The first of the rituals is upon us. The names are out. Trent’s in. Lingard isn’t. And there in the stomach rumbles that old friend, not so much false hope as enforced hope, like the final night of a three-night stag weekend. Forcing oneself to hope that this time, it really will be different, but knowing, ultimately, that it won’t.

England doesn’t expect. It never really has done. The last time England legitimately expected was 51 years ago. You really can’t win a tournament without knocking out at least one proper, top tier footballing nation, and England hasn’t done such a thing since 1966, so the weight of actual, real expectation is low.

Could this year be different? We got to the World Cup semi-final last time, after all (beating Sweden and Colombia, but not Croatia, and were comfortably beaten by Belgium, twice, but we try not to think about that).

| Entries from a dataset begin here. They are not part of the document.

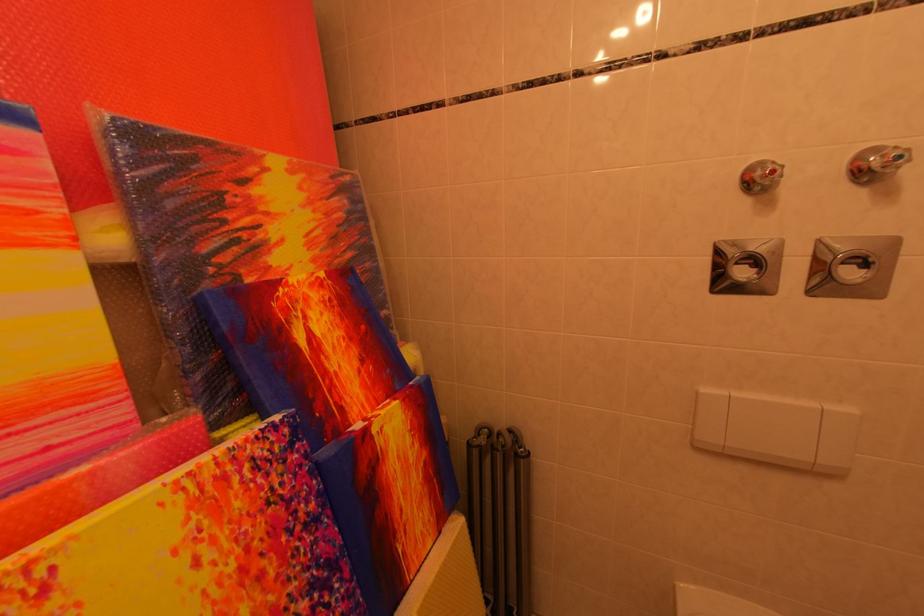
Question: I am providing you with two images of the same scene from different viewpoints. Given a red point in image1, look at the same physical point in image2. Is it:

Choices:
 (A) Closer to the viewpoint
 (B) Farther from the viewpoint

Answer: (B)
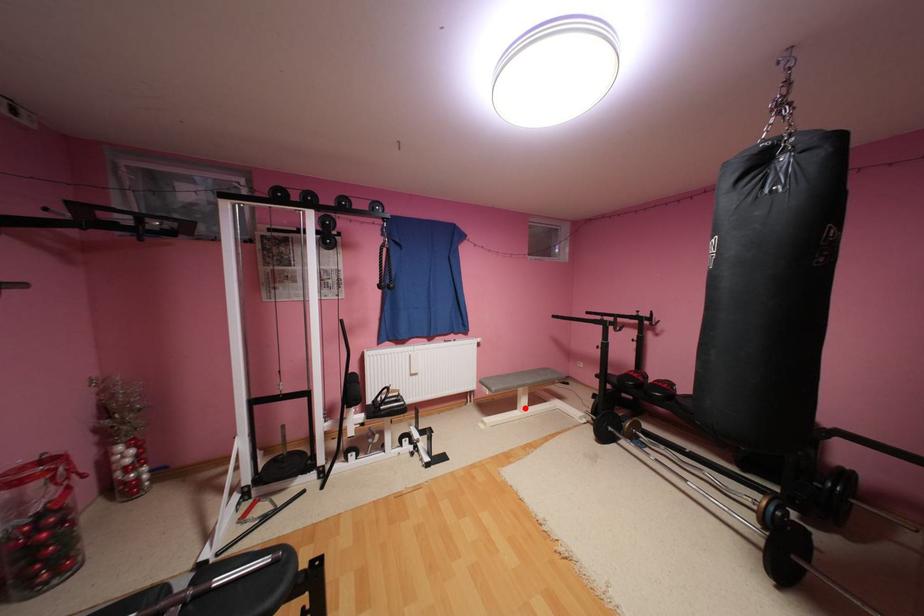
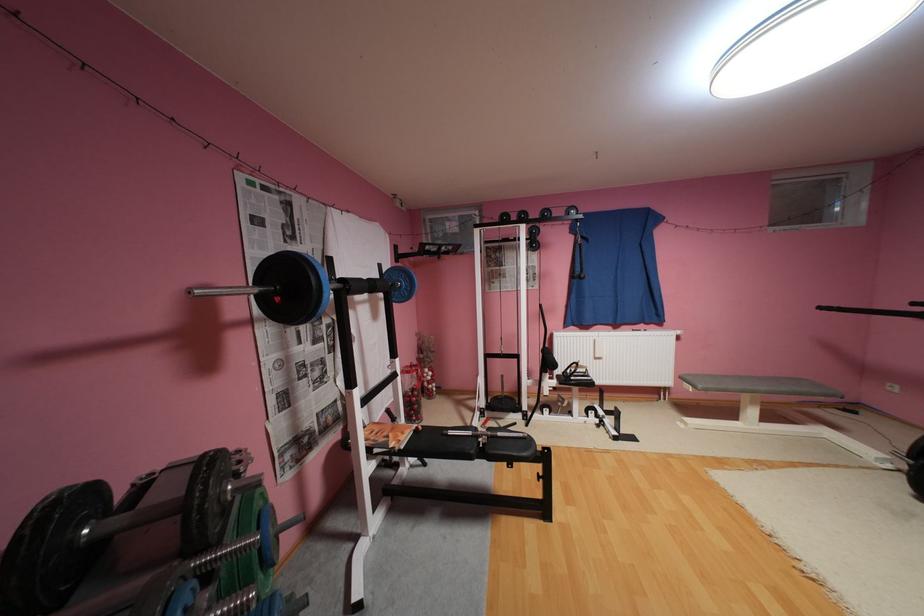
The point at the highlighted location is marked in the first image. Where is the corresponding point in the second image?

(746, 419)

But this team’s even younger, even more exciting. Foden, Rice, Sancho, Mount, Grealish... if you keep saying all the other young exciting names to yourself, over and over, it might just be enough to drown out the horrors of imagining Kante and Mbappe back together again, both better than ever before.

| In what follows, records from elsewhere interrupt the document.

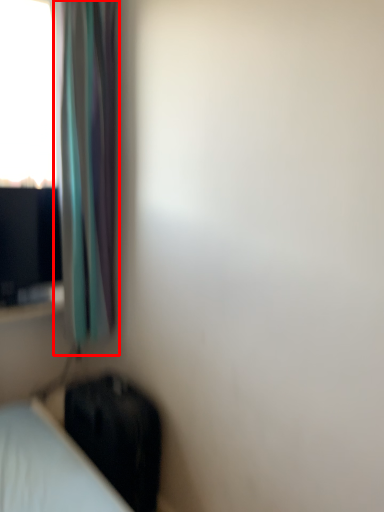
Question: Considering the relative positions of curtain (annotated by the red box) and luggage in the image provided, where is curtain (annotated by the red box) located with respect to the staircase?

Choices:
 (A) right
 (B) left

Answer: (B)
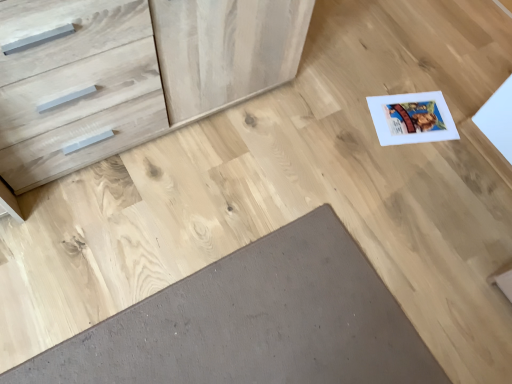
Identify the location of vacant space to the right of natural wood chest of drawers at upper left. Image resolution: width=512 pixels, height=384 pixels. (334, 127).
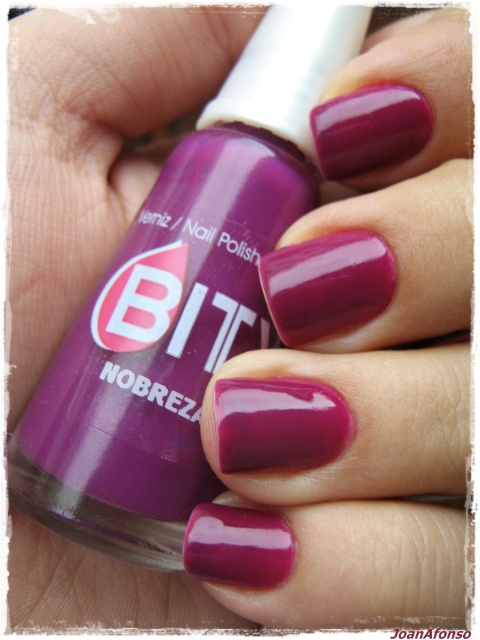
Is point (342, 154) farther from camera compared to point (24, 486)?

Yes.

Find the location of `glossy nail polish at center`. glossy nail polish at center is located at coordinates (357, 362).

Is point (441, 474) positioned behind point (50, 384)?

No, it is in front of (50, 384).

Identify the location of glossy nail polish at center. (357, 362).

Does glossy nail polish at center appear under satin purple nail polish at center?

No.

Is glossy nail polish at center to the left of satin purple nail polish at center from the viewer's perspective?

In fact, glossy nail polish at center is to the right of satin purple nail polish at center.

Consider the image. Who is more forward, (x=247, y=486) or (x=292, y=541)?

Point (x=292, y=541) is more forward.

This screenshot has height=640, width=480. In order to click on glossy nail polish at center in this screenshot , I will do `click(357, 362)`.

Can you confirm if matte purple nail polish at center is positioned above satin purple nail polish at center?

Yes, matte purple nail polish at center is above satin purple nail polish at center.

Does matte purple nail polish at center appear under satin purple nail polish at center?

Incorrect, matte purple nail polish at center is not positioned below satin purple nail polish at center.

Does point (227, 257) come closer to viewer compared to point (210, 509)?

No, (227, 257) is further to viewer.

Identify the location of matte purple nail polish at center. The height and width of the screenshot is (640, 480). (179, 305).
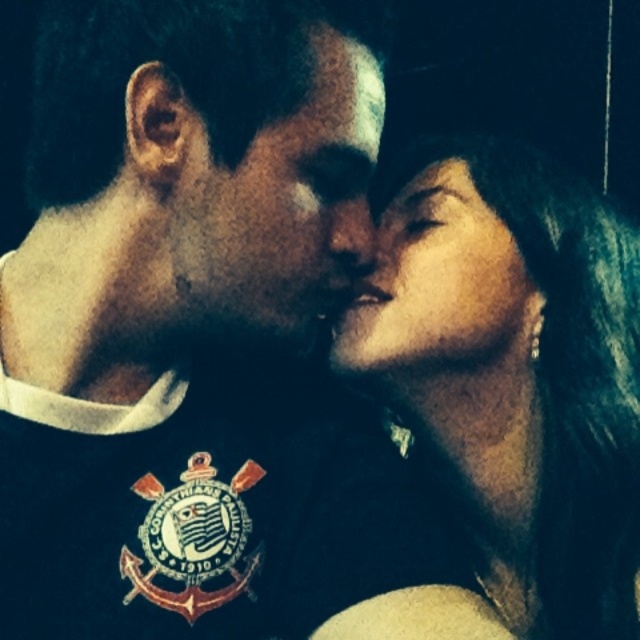
You are a photographer adjusting lighting for a portrait. You need to ensure that the matte black hair at upper right and the matte black face at center are both well lit. Which object requires more upward adjustment of the light source to achieve proper exposure?

The matte black hair at upper right requires more upward adjustment of the light source since it has a greater height compared to the matte black face at center, so raising the light will help illuminate it better.

You are a photographer adjusting the lighting for a portrait session. You notice two faces at the center of your frame, one with a matte black texture and the other with smooth skin. Given that the matte black face at center is narrower than the smooth skin face at center, which face would require more careful lighting to avoid harsh shadows?

The matte black face at center has a narrower width compared to the smooth skin face at center, so it might require more careful lighting to avoid harsh shadows due to its smaller surface area.

Based on the scene described, can you determine if the matte black hair at upper right is wider than the matte black face at center?

The matte black hair at upper right might be wider than matte black face at center according to the description.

Or Ruben Dias and Bruno Fernandes and Joao Felix and Diogo Jota all jogging out the tunnel behind Cristiano Ronaldo. Or Courtois, De Bruyne, Tielemans, Lukaku… You get the idea. The point is that there might, just be enough young, exciting English names around not to notice the unfortunate fact that there are half a dozen teams that are just as young, and just as exciting. That England has changed, but in comparative terms, it has also stayed the same.

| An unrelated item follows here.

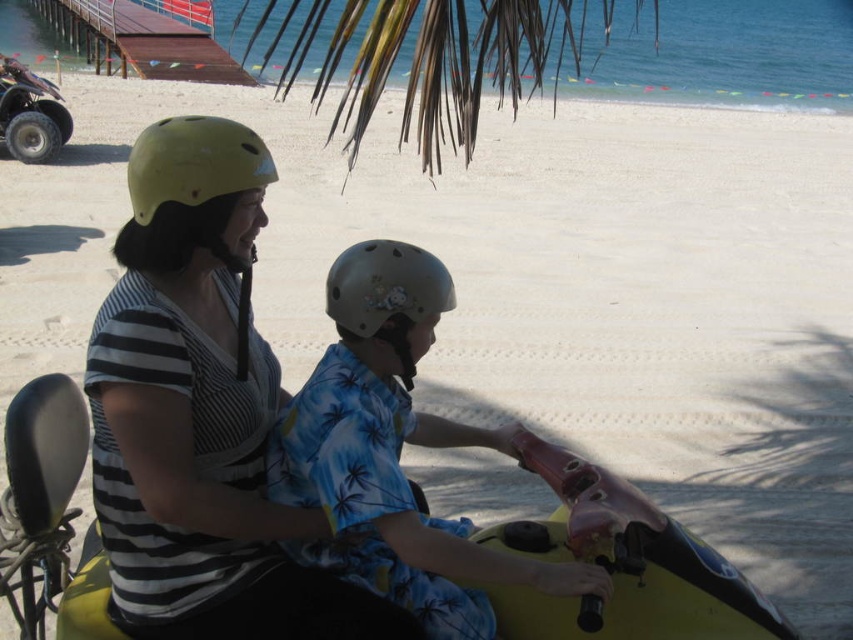
You are a photographer standing on the wooden pier at upper left. You want to take a photo of the blue floral shirt at center and the yellow matte helmet at upper left. Can you fit both subjects in the frame if your camera has a 50 cm wide field of view?

Result: The blue floral shirt at center and yellow matte helmet at upper left are 52.76 centimeters apart. Since the distance between them exceeds the camera field of view of 50 cm, you cannot fit both subjects in the frame.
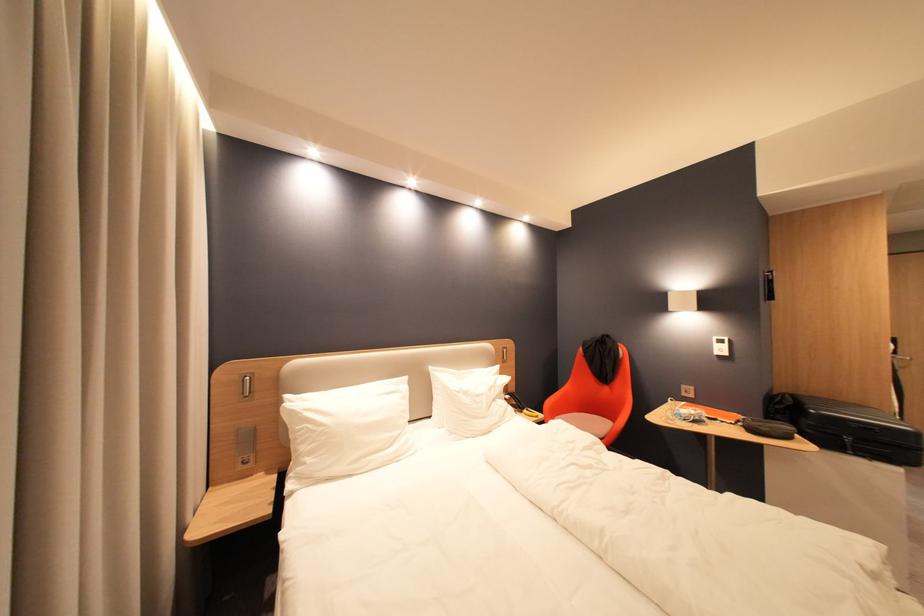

But maybe, you know, that’s fine. The longing has gone on for so long now it is part of our cultural heritage. If the longing went, would we have left?

I can remember staying up half the night, in 2012, to watch Andy Murray win the US Open, becoming the first British men’s grand slam winner in something like 10,000 years and actually weeping. A year later, when he won Wimbledon, you would be hard-pushed to find a more breathless set of newspaper front pages since the end of the Second World War.

And yet, in 2016, I happened to have a bit of a party in my flat for the final of that year’s Euros. Around 20 of my friends came, all fairly sports obsessed, and yet nobody once mentioned, all night, the other sporting occasion that had taken place earlier that day. Murray had won Wimbledon again. No one breathed a word about it. No one, frankly, cared. I couldn’t tell you for certain if I even watched it.

Maybe, just maybe, it’s the longing that we cherish, more than the winning. Maybe the hope that things might be different trumps the expectation that things remain the same.

And more’s to the point, this deluded hope has lingered so long it has passed down the generations. Little boys and girls who have cried into the full kit their father bought them, watching yet another England quarter-final exit, are now very much old enough to be buying full kits for their little children, expecting, perhaps even hoping, for the ritual to be repeated.

That it might be their turn to want, more than anything, something that has never actually come even vaguely close to happening in a very long time indeed, and almost certainly will not do again.

Except that, you know, maybe, just maybe, this time might be different. It really could be, you know. The home crowd, if it’s allowed in. A lot of young, exciting players. Anything could happen. Couldn’t it?